The progression has a coherent logic. Auracast addressed getting audio in. Mic switching and ambient controls addressed managing audio during calls and in the environment. Android 17's new toggles address keeping unwanted audio out. Each improvement targets a distinct layer of the hearing-device experience. Together they look less like a series of disconnected additions and more like deliberate work toward finer-grained audio control across the full day.

Bluetooth hearing aids Android 17: from Canary to Beta 3

A week made a significant difference here. When Android Authority spotted these toggles in Android Canary on March 20, the coverage explicitly cautioned they "may not necessarily make it to Android 17." Seven days later, Google moved them into Beta 3 alongside the platform stability milestone.

Platform stability is the point at which OEM partners can finalize their integration work and hearing-device manufacturers can begin validating compatibility with the new audio routing behavior, per FindArticles. Features that reach this stage are expected to carry through to the stable release, which is why the jump from Canary to Beta 3 in a single week carries more weight than it might initially suggest.

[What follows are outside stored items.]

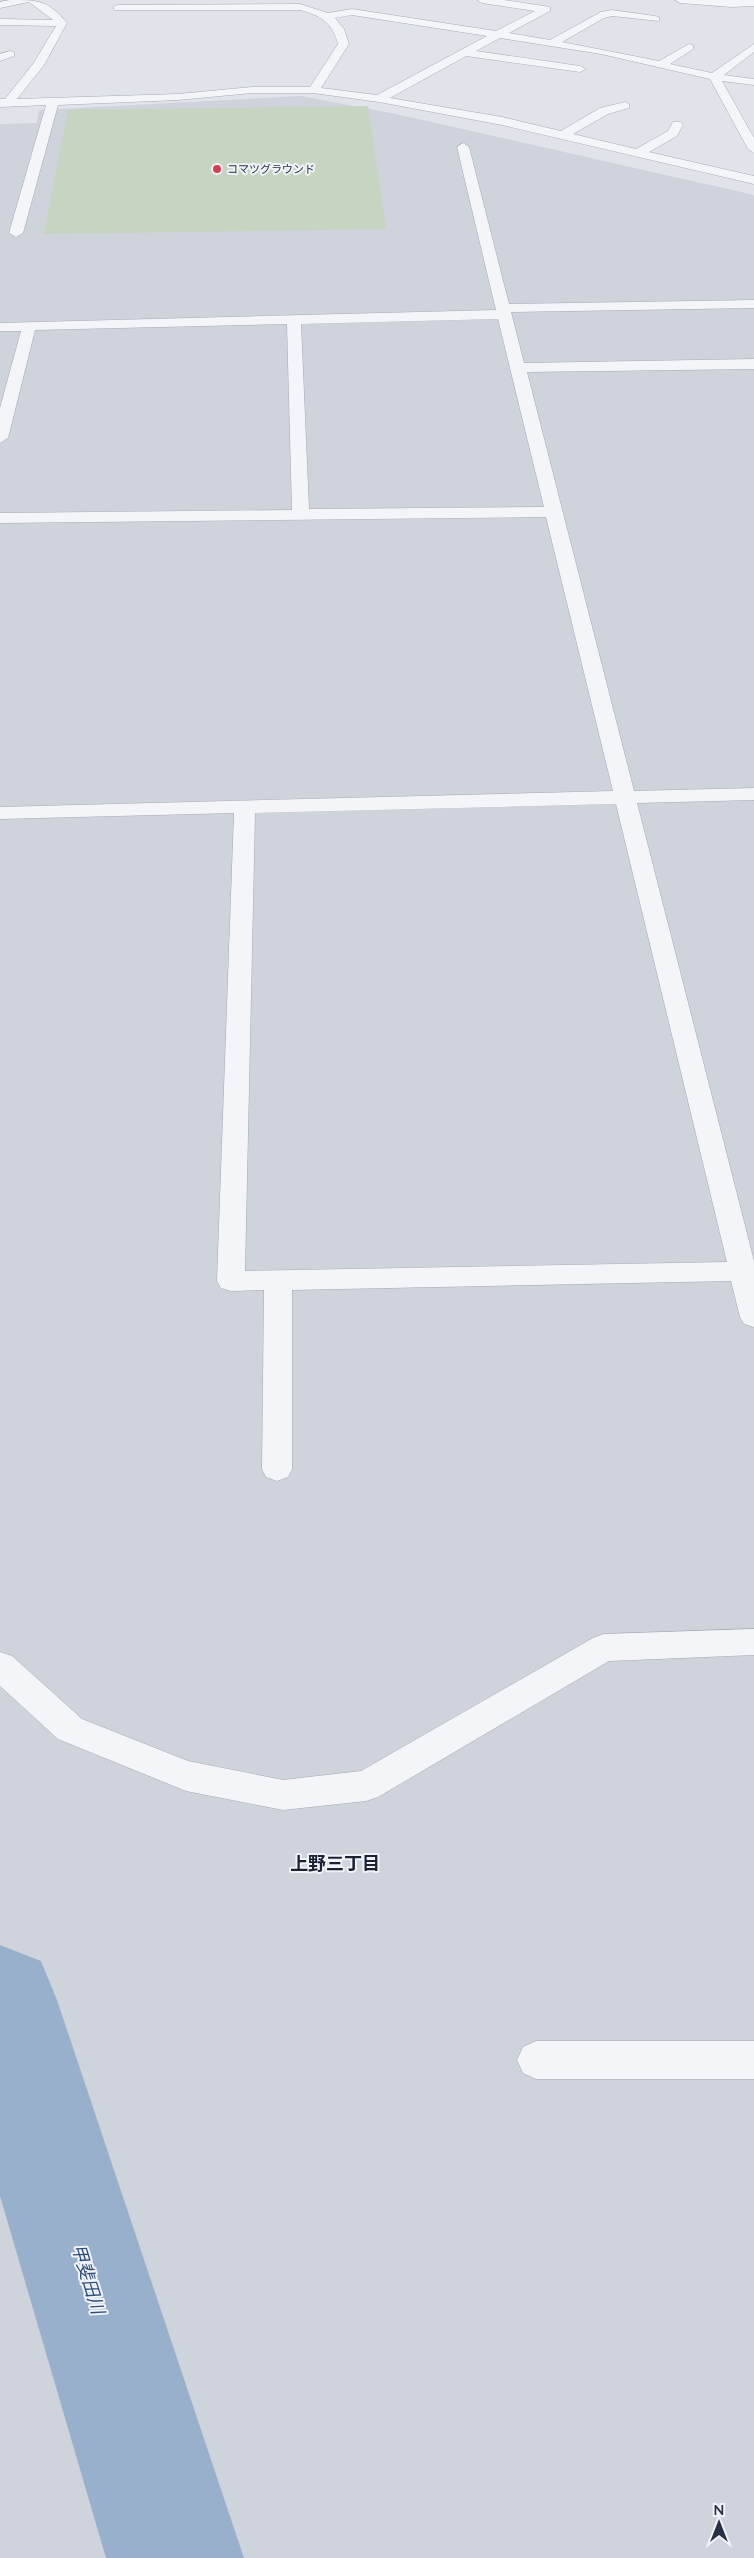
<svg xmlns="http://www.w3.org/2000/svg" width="754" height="2558" font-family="Lato,'Noto Sans JP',sans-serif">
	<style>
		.built { fill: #ced3dc }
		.green { fill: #c5d5c1 }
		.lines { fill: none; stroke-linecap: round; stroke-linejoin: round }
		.river { fill: #99b0cc; fill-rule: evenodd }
		.minor-casing { stroke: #a5aab5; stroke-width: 1 }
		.minor { fill: #f3f5f8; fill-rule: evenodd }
		.poi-dot { fill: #d73e4e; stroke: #f0f3f7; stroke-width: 2 }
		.labels { text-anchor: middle; stroke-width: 4; stroke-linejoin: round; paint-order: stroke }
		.far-poi-label { font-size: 11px; fill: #283043; stroke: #f0f3f7; text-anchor: start }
		.near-neighbourhood-label { font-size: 18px; font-weight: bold; fill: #1a2133; stroke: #f0f3f7 }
		.near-water-label { font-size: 18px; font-style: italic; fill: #2f4d79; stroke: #f0f3f7 }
	</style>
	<rect width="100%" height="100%" fill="#e0e4ea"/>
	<!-- built -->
	<polygon class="built" points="301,96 396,114 754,195 754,2558 0,2558 0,124 37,123 39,110"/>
	<!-- green -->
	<polygon class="green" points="368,106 386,229 44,234 68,110"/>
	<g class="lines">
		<!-- river -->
		<polygon class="river" points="0,1945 41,1961 57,2000 244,2558 106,2558 0,2196"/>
		<!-- minor casing -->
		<g class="minor-casing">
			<g id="minor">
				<path d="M10 0C38 0 48 0 67 23L44 65 17 99 178 94 252 87H310L338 44C333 23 320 15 300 10H114V6L118 5 300 4 328 13 352 9 496 31 535 11 482 3 477 0H504L550 7V11L509 33 550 40 601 12 612 10 655 16 659 17V21L612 16 604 18 562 42 659 61 689 44 693 45V49L670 64 712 73 754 44V52L724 75 754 79V85L722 81 754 138V153L748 149 710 79 601 54 500 38 476 51 580 66 586 69 580 72 466 56 390 98 502 117 561 131 600 108 625 102 629 104V108L608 114 573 134 636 149 668 131 673 122H681L683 125 677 136 649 152 754 176V184L502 125 379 102 313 93H252L178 100 58 105 23 233 16 237 9 233 46 105 0 107V99H5L33 64 56 26 0 25V19L53 20 29 2 0 8V2ZM352 15 487 36 377 95 321 88 349 44 344 29 335 18Z"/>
				<polygon points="675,0 754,0 754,6 732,7 680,3"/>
				<polygon points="10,51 14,52 14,56 0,61 0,54"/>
				<path d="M463 143 469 147 509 304 754 300V308L511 312 524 363 754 359V369L527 372 634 791 754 788V800L637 803 754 1261V1327L744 1324 740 1317 731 1281 292 1290V1469L288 1477 277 1481 266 1477 262 1469 264 1290 231 1291 221 1288 217 1281 234 813 0 819V807L613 791 546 517 0 523V513L292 510 287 324 35 330 8 438 0 443V408L21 331H0V323L496 310 457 147ZM498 319 544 507 309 509 301 324ZM616 804 727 1262 245 1271 255 813Z"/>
				<polygon points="754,1629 754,1655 609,1661 378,1797 366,1801 283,1810 186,1791 58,1739 0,1686 0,1652 12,1656 82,1719 188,1761 283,1780 361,1771 593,1638 604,1634"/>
				<polygon points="536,2041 754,2041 754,2079 536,2079 523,2073 517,2060 523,2047"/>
			</g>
		</g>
		<!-- minor -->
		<use href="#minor" class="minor"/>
	</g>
	<!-- markers -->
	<circle class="poi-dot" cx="217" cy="169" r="5"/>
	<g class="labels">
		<!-- far-poi labels -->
		<g class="far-poi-label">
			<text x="227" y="173">コマツグラウンド</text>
		</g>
		<!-- near-neighbourhood labels -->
		<g class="near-neighbourhood-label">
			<text x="335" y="1870">上野三丁目</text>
		</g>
		<!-- near-water labels -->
		<g class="near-water-label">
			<text transform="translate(88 2279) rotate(73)" y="6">甲斐田川</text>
		</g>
	</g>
	<!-- north arrow -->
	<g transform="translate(719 2523)" stroke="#f0f3f7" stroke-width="4" paint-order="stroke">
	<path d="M0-4L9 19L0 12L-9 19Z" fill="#283043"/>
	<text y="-8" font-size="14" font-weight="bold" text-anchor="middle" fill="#283043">N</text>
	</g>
</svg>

Who gets it first is straightforward: Pixel devices receiving early Android 17 updates are first in line. Broader availability follows as individual manufacturers ship their own Android 17 builds, with timing varying by OEM, per FindArticles. Which non-Pixel devices will support the feature at launch, and which specific hearing aids and implants will qualify beyond ASHA-compatible devices, isn't confirmed in current reporting.

What comes next

Two toggles in Android 17 Beta 3 give hearing aid and cochlear implant users direct control over whether alerts and ringtones reach their ears. Small settings change, concrete daily improvement, per Android Authority.

The feature is live now for Pixel owners in the Android beta program. With platform stability reached, it's on track for the stable Android 17 release. Final support for non-Pixel devices and specific hearing hardware depends on OEM and device-partner timelines, per FindArticles.

The open questions worth tracking as Android 17 approaches stable release: exactly where blocked audio goes in the final implementation, which hearing devices qualify beyond ASHA-compatible aids, and whether emergency alerts follow different routing rules. How consistently OEMs carry the feature across their Android 17 builds, and whether Android 18 extends control to additional audio categories, will determine whether this progression continues or stalls out.